Please copy the material word for word, starting with the line that contains "yang dipelajari di" and going on through the line that contains "Используя данный сайт, вы". Leave the pictures out of your answer.

### Recorded data
========================================================================

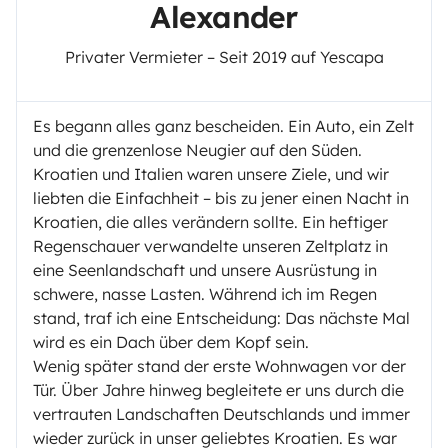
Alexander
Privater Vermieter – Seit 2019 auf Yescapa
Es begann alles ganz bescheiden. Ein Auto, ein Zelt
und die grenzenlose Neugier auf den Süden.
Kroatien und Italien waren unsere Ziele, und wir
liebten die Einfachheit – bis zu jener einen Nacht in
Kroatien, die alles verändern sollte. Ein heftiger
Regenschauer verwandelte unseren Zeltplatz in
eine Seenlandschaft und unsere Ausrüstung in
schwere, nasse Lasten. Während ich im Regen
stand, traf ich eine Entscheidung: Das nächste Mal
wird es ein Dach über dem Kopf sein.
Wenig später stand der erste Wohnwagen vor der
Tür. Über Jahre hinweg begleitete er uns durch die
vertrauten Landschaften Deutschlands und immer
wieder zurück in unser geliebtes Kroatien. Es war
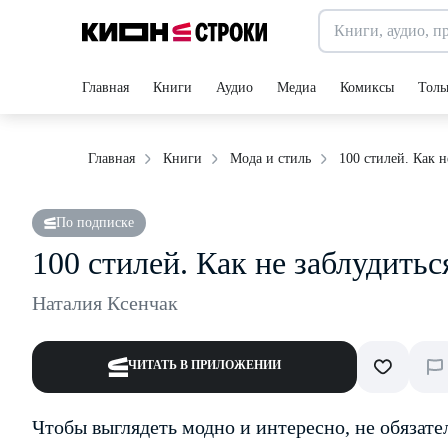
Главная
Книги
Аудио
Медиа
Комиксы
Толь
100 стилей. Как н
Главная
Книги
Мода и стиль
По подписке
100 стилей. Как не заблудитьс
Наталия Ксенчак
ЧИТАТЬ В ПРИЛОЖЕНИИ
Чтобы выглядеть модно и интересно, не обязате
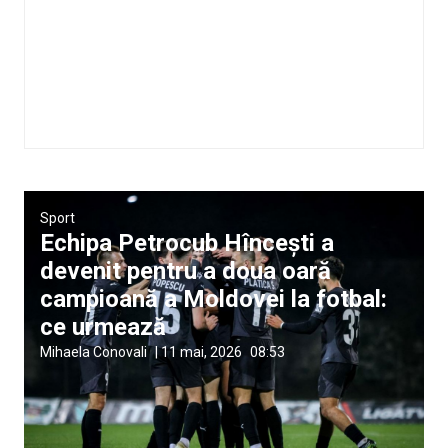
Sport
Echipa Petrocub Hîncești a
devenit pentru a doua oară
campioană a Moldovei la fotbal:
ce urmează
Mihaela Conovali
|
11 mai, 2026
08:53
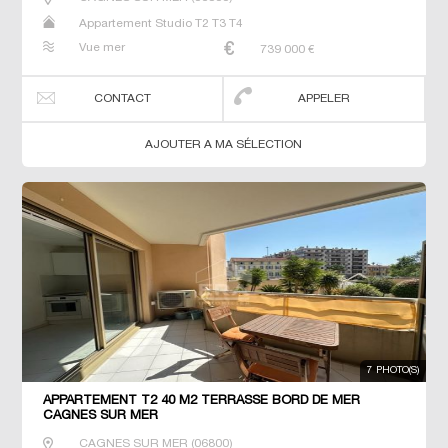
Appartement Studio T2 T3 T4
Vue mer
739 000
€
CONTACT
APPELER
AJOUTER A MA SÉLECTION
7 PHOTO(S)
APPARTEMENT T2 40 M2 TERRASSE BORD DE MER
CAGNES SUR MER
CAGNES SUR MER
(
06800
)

========================================================================

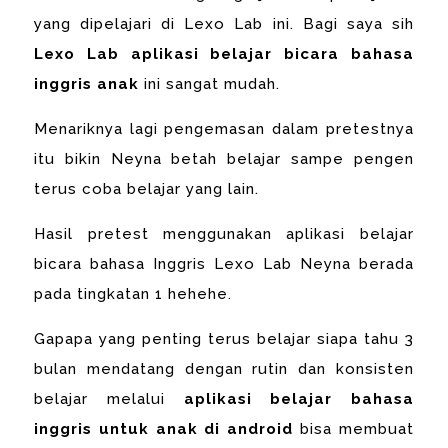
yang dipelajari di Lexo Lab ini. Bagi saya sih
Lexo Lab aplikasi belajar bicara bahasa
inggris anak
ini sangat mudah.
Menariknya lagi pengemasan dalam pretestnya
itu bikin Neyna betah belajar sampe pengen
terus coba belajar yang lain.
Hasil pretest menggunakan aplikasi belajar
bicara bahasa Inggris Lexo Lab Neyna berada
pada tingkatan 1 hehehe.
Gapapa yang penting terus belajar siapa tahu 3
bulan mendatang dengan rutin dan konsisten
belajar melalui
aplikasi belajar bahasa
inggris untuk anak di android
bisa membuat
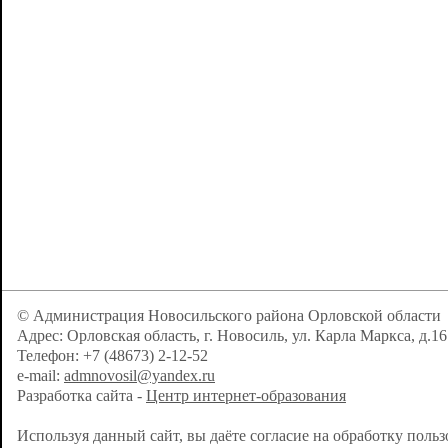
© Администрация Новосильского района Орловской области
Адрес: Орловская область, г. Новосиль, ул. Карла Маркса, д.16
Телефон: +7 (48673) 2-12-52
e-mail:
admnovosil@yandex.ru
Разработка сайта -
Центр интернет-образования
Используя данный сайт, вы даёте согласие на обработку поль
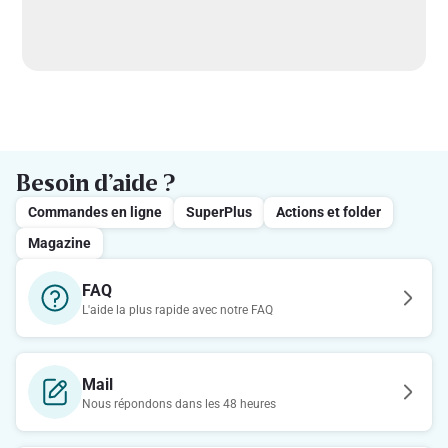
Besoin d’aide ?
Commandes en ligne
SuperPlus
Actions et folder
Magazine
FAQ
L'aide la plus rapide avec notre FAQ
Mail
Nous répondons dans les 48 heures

========================================================================

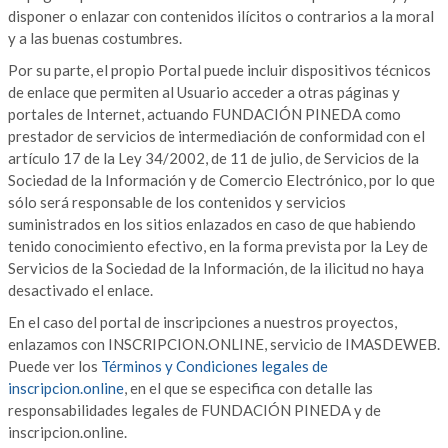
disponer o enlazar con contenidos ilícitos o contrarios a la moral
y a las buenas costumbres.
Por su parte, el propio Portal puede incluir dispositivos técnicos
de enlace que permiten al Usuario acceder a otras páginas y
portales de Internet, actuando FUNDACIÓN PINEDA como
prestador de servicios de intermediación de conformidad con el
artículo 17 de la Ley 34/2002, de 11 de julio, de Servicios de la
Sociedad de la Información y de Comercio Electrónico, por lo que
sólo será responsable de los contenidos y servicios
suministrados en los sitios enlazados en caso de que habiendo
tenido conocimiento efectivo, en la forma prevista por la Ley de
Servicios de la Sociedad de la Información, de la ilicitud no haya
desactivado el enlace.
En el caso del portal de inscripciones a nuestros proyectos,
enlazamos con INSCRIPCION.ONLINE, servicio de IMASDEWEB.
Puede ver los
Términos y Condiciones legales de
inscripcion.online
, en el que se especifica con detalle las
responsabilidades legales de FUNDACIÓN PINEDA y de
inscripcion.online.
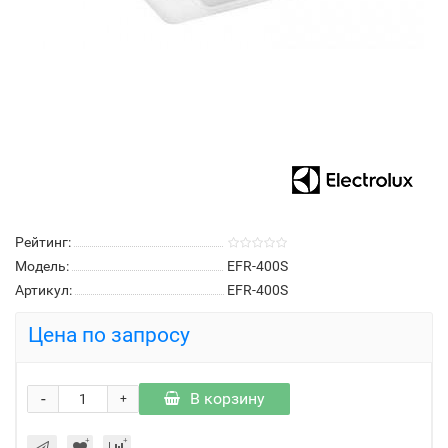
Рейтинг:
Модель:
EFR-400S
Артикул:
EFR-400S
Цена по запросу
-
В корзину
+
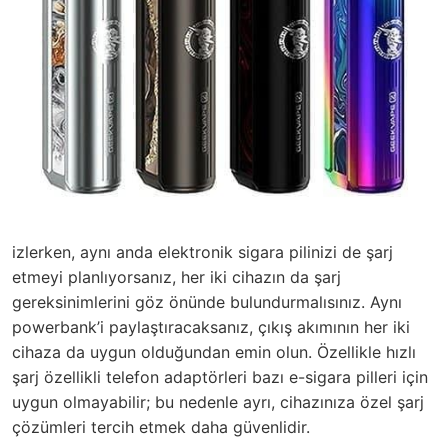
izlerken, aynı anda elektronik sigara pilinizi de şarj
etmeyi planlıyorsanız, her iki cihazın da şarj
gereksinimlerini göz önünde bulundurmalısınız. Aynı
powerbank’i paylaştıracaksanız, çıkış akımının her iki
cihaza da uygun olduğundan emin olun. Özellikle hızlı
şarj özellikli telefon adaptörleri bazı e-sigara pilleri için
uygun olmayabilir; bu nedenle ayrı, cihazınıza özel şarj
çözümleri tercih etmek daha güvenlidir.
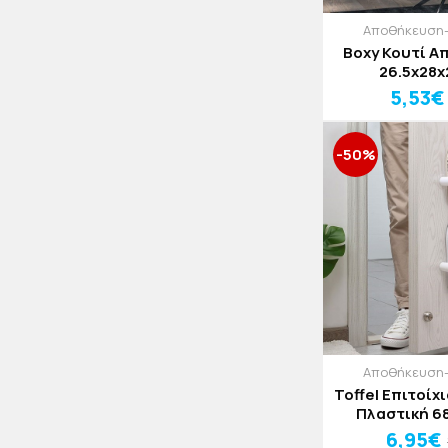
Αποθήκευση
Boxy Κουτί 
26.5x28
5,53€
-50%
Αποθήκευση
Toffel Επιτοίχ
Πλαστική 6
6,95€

========================================================================

### Exercise output
yang dipelajari di Lexo Lab ini. Bagi saya sih
Lexo Lab aplikasi belajar bicara bahasa
inggris anak
ini sangat mudah.
Menariknya lagi pengemasan dalam pretestnya
itu bikin Neyna betah belajar sampe pengen
terus coba belajar yang lain.
Hasil pretest menggunakan aplikasi belajar
bicara bahasa Inggris Lexo Lab Neyna berada
pada tingkatan 1 hehehe.
Gapapa yang penting terus belajar siapa tahu 3
bulan mendatang dengan rutin dan konsisten
belajar melalui
aplikasi belajar bahasa
inggris untuk anak di android
bisa membuat
© Администрация Новосильского района Орловской области
Адрес: Орловская область, г. Новосиль, ул. Карла Маркса, д.16
Телефон: +7 (48673) 2-12-52
e-mail:
admnovosil@yandex.ru
Разработка сайта -
Центр интернет-образования
Используя данный сайт, вы даёте согласие на обработку поль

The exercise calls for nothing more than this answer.